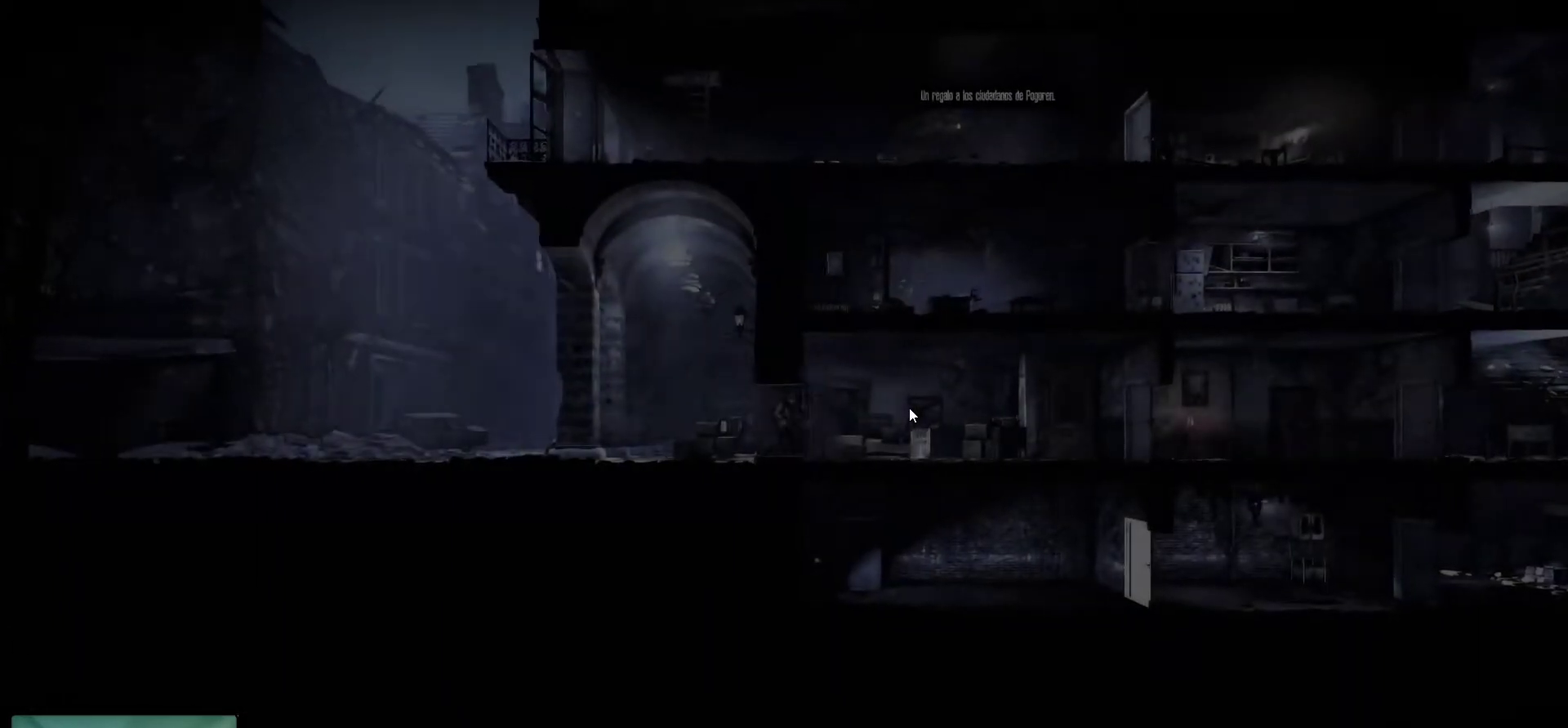
{"keys": [], "mouse": [], "mouse_move": "still", "events": []}
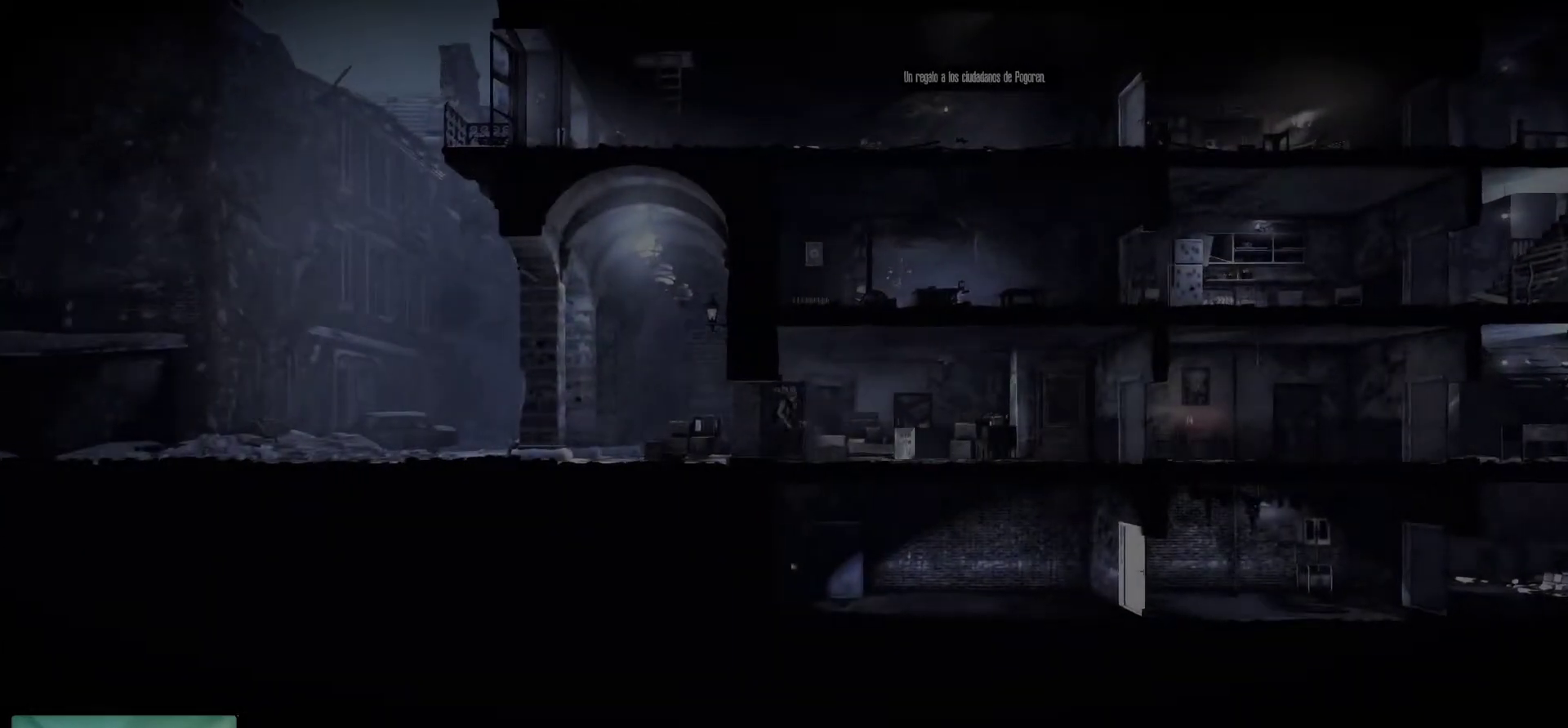
{"keys": [], "mouse": [], "mouse_move": "left", "events": []}
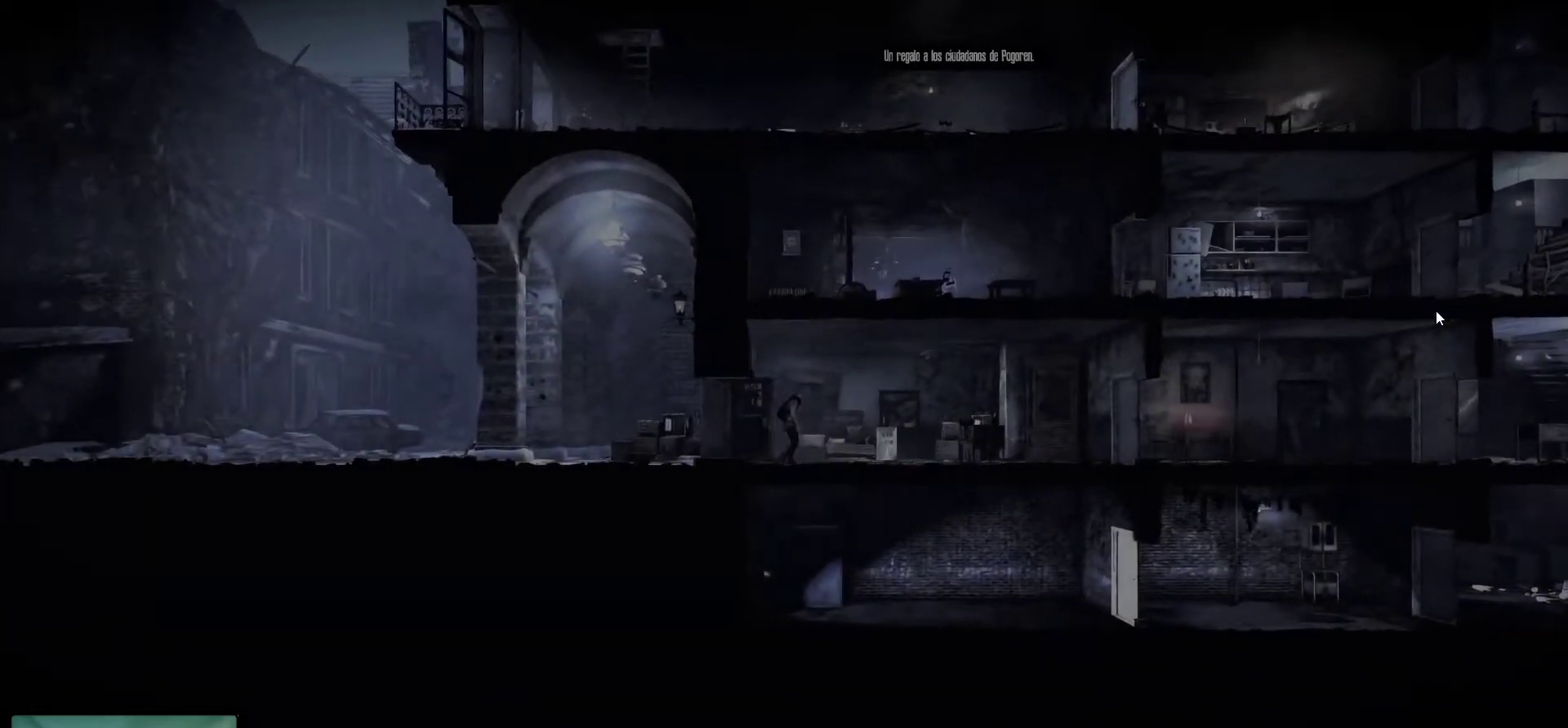
{"keys": [], "mouse": [], "mouse_move": "still", "events": []}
_____
» Aim of the task:
Only the pictures are to be left out; repeat all other material exactly.

» Output:
{"keys": [], "mouse": [], "mouse_move": "still", "events": []}
{"keys": [], "mouse": [], "mouse_move": "left", "events": []}
{"keys": [], "mouse": [], "mouse_move": "still", "events": []}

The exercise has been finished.